P: I would not for anything in the world omit the seeing of that renowned citie of Venice, which of many is called the impossible within the impossible.
S: Who sees not Venice cannot esteeme it, but he that sees it payes well for it. /Ma chi ti vede, ben gli costa7.

8Au moment où le cadre formé par l’expression « the impossible within the impossible » semble fixer l’irréel de la contingence, l’imbrication qui sous-tend la formulation rhétorique ouvre alors l’espace sur un second plan, créant ainsi une autre perspective. En outre, la thématique de la richesse et de l’abondance évoquée dans les First Fruites est reprise, en 1591, par le second personnage mais sur un mode ironique, insistant sur le coût engendré pour le voyageur qui se rend à Venise.

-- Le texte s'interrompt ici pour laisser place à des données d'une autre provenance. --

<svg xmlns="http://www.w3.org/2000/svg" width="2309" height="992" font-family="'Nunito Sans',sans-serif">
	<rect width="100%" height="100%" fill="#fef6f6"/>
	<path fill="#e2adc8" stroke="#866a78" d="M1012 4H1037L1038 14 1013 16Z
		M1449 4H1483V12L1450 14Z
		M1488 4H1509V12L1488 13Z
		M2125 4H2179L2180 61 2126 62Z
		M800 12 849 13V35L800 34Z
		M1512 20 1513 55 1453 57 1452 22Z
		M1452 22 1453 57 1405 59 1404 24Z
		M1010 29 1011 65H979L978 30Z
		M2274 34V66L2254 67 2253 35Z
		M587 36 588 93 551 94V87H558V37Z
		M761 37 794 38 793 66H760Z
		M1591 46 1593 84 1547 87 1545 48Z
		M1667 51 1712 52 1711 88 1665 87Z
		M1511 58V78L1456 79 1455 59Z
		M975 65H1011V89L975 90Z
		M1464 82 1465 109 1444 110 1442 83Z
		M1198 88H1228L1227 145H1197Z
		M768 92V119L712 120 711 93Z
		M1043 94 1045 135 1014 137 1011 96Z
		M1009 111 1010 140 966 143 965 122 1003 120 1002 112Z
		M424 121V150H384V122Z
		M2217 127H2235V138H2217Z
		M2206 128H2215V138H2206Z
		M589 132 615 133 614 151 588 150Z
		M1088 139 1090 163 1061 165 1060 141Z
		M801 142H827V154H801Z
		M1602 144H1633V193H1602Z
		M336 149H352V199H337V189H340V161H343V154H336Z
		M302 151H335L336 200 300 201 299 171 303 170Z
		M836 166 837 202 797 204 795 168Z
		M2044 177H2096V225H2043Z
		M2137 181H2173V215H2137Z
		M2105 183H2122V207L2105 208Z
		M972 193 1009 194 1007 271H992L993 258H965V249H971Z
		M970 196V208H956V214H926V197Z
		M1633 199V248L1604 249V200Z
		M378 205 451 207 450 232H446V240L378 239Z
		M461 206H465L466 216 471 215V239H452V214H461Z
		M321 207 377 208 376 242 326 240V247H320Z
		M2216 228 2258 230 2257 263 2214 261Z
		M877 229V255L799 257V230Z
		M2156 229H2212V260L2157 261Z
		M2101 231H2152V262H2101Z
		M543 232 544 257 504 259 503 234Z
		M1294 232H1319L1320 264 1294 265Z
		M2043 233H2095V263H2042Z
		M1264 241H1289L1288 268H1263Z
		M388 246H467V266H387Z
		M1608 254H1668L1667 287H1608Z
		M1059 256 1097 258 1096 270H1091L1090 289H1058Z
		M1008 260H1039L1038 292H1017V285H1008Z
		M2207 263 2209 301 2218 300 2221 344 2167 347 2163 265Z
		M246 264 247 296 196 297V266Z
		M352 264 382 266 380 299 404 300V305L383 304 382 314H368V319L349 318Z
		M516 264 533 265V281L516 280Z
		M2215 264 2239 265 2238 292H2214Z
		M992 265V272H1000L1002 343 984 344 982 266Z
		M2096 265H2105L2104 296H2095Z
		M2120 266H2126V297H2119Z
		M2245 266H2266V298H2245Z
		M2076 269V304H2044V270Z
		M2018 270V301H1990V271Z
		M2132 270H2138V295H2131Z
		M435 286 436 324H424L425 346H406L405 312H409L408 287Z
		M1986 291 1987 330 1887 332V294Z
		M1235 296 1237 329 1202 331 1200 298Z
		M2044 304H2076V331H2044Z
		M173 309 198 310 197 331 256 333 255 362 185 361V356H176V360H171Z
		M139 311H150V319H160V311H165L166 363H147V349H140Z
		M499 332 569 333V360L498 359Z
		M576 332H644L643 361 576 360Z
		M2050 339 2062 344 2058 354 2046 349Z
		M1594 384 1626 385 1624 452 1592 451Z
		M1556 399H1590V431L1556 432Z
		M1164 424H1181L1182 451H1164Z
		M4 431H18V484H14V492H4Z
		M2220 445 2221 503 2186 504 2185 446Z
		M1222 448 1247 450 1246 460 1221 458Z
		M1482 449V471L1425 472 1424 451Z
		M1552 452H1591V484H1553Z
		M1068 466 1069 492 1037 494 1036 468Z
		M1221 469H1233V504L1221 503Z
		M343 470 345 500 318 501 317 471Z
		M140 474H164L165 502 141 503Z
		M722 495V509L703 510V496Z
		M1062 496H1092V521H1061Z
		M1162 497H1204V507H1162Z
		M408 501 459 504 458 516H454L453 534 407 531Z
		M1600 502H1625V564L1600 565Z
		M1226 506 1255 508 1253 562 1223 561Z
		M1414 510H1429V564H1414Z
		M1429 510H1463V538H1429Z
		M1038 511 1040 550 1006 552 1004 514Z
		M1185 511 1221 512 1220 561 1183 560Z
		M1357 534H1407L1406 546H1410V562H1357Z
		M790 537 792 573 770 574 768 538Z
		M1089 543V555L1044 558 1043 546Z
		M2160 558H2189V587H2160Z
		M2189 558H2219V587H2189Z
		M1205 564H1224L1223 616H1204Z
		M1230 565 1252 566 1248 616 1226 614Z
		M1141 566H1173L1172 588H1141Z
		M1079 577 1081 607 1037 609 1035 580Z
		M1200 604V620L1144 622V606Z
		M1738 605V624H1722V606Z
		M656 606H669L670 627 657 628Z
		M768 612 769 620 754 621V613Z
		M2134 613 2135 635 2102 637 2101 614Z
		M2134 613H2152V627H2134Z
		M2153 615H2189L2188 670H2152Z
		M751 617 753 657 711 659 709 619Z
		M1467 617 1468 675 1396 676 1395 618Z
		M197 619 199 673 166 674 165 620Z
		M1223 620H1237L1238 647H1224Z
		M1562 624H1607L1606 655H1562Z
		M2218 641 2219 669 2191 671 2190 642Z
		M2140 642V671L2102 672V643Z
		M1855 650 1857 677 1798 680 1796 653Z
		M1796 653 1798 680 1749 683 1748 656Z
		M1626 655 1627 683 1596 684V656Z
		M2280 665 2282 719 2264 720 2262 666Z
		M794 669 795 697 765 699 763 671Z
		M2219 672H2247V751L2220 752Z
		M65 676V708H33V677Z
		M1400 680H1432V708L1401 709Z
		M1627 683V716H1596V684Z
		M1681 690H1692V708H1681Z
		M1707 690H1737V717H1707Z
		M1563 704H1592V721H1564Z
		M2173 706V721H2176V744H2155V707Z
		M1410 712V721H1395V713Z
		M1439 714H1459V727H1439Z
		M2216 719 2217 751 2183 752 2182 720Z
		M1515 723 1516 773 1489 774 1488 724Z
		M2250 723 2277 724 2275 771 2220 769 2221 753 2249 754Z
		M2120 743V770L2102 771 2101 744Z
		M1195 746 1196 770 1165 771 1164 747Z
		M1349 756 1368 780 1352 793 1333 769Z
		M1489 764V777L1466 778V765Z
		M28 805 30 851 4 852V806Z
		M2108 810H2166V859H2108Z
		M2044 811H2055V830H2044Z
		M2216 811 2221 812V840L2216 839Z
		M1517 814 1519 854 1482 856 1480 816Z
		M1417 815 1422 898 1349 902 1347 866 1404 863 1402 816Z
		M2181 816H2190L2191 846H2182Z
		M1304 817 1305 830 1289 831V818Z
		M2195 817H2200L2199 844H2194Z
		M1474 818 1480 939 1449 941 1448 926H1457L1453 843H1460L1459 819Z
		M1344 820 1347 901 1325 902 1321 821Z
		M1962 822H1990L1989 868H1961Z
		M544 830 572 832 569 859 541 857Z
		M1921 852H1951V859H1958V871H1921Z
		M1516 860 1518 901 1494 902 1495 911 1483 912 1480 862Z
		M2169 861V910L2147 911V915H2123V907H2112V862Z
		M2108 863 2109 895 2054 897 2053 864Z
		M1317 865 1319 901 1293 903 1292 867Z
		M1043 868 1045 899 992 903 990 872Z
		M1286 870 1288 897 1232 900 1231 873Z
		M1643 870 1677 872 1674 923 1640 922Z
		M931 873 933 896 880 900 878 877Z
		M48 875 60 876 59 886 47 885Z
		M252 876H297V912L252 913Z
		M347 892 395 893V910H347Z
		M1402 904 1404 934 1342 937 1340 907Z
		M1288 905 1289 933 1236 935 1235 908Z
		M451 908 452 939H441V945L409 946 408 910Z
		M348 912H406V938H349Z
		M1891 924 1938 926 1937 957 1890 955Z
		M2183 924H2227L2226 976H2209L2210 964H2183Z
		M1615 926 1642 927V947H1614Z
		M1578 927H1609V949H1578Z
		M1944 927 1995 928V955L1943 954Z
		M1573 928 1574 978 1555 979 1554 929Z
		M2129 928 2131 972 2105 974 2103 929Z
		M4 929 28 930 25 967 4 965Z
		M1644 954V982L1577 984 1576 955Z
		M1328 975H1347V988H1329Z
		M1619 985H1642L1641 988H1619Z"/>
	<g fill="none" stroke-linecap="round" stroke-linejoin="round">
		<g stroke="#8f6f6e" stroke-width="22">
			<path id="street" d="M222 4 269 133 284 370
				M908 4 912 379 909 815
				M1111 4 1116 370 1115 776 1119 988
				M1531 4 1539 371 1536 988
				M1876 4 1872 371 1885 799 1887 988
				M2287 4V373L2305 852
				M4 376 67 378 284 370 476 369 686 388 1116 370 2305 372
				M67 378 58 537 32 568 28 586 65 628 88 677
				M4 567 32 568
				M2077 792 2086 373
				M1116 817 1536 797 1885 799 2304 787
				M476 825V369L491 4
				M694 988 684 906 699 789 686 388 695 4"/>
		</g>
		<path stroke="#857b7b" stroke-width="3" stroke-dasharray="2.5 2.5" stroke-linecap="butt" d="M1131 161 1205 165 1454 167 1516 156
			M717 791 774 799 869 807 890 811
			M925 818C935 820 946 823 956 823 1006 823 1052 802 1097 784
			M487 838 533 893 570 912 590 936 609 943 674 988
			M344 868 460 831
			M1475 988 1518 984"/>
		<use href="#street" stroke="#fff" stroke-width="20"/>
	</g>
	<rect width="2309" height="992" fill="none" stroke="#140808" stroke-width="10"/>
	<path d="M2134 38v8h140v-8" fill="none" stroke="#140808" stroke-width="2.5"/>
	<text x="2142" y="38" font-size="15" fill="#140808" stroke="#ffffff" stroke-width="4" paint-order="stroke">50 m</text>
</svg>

Il est aisé de mesurer le fossé qui sépare ces deux textes, d’une description figée dans le cliché à une description dont la modalité hyberbolique se complexifie, témoignage indirect de l’émergence dans les années 1590 du voyage éducatif.  Il n’est d’ailleurs pas fortuit que le personnage d’Holofernes tronque la citation et ne retienne que la première partie de la formule de Florio.  La réplique témoigne, dans le même temps, de l’évolution du curriculum élisabéthain, qui désormais ajoute les proverbes de Florio au répertoire pastoral des Eclogues du Mantuan.  Frances Yates note que l’acteur jouant le rôle d’Holofernes déclamait le proverbe de telle façon que le public reconnaisse la voix et la diction de Florio lui-même8 :

Holofernes : …..Ah, good old Mantuan! I may speak of thee as the traveller doth of Venice;
Venetia, Venetia,
Chi non ti vede non ti pretia. 
(IV. 2.83-86)

9Cependant, plus que la variation de la représentation, ce qui frappe à la lecture de ces extraits, c’est le constat d’un invariant qui s’articule autour de la notion de vue. Sous la plume de Florio, voir Venise apparaît comme un défi incontournable pour un Anglais de la première modernité. À défaut de découvrir la ville de visu, la fascination s’exerce par le biais de la formule rhétorique. Le manuel linguistique se transforme ainsi en manuel à l’intention du voyageur potentiel. Bien que le précepteur italien insiste sur la nécessité de percevoir physiquement l’espace de la ville, il n’offre à aucun moment, cependant, une représentation de cet espace. Dans les lignes qui suivent, nous explorerons comment Shakespeare vient rompre de façon cruciale avec les décennies précédentes en donnant à voir des paysages vénitiens variés sur la scène théâtrale londonienne. Sans doute est-il nécessaire à ce stade de contextualiser la problématique de la représentation de l’espace et du paysage à une époque où la ville de Londres connaît une croissance sans précédent. Sous l’effet des changements sociaux économiques et démographiques, les Londoniens, dont la majorité ne dispose pas encore de cartes de leur ville, la perçoivent à la fois comme un lieu rassurant et aliénant. À l’aube du XVIIe siècle, l’espace est conçu de façon hybride, lieu de mémoire et de mythe d’une part et entité plus abstraite et globalisante, d’autre part, en lien avec les développements économiques. Les différentes strates du paysage vénitien chez Shakespeare relèvent précisément de ce double attachement à la tradition et à la modernité.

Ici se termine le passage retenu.